Tarea asignada → Transcribe completo y sin cambios el fragmento seleccionado sobre los eufemismos de los políticos.
━━━━━ Fragmento seleccionado ━━━━━
Siempre me llamó la atención la forma que tenemos los humanos, y más concretamente los españoles, de intentar cambiar la realidad a partir de las palabras, a partir de la sustitución de unas que nos chirrían los oídos a otras que, al menos, no hacen un daño grave al escucharlas; y en esto tienen experiencia los políticos. Ya no hay despidos colectivos, hay EREs; no hay crisis, sino ‘recesión transitoria’; no hay una caída económica sino un ‘crecimiento económico negativo’; olvídense de la ‘fuga de cerebros’, eso para nuestra clase política es ‘movilidad exterior’; todas estos eufemismos que tratan de evitar un síncope en el votante y que este no salga a la calle pidiendo respuestas claras que no sabrían dar.
━━━━━ Datos proporcionados ━━━━━
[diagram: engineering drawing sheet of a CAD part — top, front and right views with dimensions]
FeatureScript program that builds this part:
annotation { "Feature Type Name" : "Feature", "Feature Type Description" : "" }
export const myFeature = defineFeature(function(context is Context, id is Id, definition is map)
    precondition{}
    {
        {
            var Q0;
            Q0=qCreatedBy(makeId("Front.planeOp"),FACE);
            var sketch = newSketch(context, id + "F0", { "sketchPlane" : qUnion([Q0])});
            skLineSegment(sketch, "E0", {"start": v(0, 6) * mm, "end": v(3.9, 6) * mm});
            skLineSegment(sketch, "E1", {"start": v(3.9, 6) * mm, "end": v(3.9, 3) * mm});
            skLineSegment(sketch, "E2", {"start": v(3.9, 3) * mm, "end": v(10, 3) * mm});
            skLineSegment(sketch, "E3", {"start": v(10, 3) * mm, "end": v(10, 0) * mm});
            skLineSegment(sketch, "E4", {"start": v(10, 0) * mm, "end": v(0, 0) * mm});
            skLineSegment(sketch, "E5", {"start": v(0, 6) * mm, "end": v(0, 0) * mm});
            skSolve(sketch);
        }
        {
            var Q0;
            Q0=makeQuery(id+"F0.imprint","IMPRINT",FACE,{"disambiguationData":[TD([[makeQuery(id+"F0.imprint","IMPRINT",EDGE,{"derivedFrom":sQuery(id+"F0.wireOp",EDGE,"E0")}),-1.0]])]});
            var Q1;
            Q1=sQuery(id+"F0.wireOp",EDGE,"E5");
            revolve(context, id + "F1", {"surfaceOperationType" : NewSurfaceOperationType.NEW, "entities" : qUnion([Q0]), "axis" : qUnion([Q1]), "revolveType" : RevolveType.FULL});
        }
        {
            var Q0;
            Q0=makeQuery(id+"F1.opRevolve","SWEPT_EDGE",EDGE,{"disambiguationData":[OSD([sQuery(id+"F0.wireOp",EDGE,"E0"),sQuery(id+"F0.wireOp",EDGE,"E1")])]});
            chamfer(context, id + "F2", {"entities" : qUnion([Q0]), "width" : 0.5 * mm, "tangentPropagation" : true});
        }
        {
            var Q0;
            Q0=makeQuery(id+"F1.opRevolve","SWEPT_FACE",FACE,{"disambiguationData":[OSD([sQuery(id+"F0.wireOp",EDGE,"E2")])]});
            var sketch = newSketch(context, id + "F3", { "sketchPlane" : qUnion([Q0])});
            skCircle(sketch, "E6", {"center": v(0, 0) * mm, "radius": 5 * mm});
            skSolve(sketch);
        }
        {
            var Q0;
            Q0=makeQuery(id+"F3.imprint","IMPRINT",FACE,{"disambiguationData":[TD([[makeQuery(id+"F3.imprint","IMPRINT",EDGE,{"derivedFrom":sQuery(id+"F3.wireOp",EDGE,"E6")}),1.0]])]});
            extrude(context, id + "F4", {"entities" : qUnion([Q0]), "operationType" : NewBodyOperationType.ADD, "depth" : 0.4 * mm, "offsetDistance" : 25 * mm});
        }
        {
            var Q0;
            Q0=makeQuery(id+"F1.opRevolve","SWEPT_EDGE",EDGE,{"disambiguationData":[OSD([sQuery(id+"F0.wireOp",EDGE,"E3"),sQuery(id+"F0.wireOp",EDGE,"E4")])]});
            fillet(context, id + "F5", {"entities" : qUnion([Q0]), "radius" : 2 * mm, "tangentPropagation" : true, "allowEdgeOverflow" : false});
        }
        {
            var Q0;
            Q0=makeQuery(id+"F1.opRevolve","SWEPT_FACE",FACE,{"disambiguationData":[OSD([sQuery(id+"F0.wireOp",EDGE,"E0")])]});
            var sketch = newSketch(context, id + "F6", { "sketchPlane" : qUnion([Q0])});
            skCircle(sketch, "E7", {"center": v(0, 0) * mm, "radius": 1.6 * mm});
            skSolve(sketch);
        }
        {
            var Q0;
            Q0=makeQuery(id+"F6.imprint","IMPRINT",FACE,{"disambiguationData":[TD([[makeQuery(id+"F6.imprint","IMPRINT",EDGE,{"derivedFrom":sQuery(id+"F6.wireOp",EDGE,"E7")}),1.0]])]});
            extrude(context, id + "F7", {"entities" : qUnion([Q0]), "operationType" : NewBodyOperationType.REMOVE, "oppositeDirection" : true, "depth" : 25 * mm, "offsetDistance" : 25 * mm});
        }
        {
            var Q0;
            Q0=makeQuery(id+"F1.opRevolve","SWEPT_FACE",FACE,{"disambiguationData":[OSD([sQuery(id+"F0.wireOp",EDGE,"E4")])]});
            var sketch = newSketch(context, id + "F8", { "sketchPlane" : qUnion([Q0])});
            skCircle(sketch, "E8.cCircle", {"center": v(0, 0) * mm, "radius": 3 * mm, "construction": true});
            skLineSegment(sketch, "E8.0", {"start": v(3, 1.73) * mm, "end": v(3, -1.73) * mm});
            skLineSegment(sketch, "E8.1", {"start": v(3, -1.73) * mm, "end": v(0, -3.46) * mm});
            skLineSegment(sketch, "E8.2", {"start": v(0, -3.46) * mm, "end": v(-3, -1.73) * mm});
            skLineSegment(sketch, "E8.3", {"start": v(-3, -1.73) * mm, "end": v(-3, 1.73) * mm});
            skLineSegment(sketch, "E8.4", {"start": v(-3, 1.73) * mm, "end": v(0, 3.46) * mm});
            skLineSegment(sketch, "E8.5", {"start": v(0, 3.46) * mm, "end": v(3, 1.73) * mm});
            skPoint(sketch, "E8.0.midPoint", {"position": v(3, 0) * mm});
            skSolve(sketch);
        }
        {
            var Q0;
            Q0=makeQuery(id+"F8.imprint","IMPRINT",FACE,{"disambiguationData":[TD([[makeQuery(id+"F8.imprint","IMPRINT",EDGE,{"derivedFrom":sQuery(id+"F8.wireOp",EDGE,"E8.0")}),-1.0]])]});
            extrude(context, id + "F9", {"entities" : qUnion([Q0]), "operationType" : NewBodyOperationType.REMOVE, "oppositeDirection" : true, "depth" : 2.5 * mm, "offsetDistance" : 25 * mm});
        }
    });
━━━━━
Resultado del ejercicio →
Siempre me llamó la atención la forma que tenemos los humanos, y más concretamente los españoles, de intentar cambiar la realidad a partir de las palabras, a partir de la sustitución de unas que nos chirrían los oídos a otras que, al menos, no hacen un daño grave al escucharlas; y en esto tienen experiencia los políticos. Ya no hay despidos colectivos, hay EREs; no hay crisis, sino ‘recesión transitoria’; no hay una caída económica sino un ‘crecimiento económico negativo’; olvídense de la ‘fuga de cerebros’, eso para nuestra clase política es ‘movilidad exterior’; todas estos eufemismos que tratan de evitar un síncope en el votante y que este no salga a la calle pidiendo respuestas claras que no sabrían dar.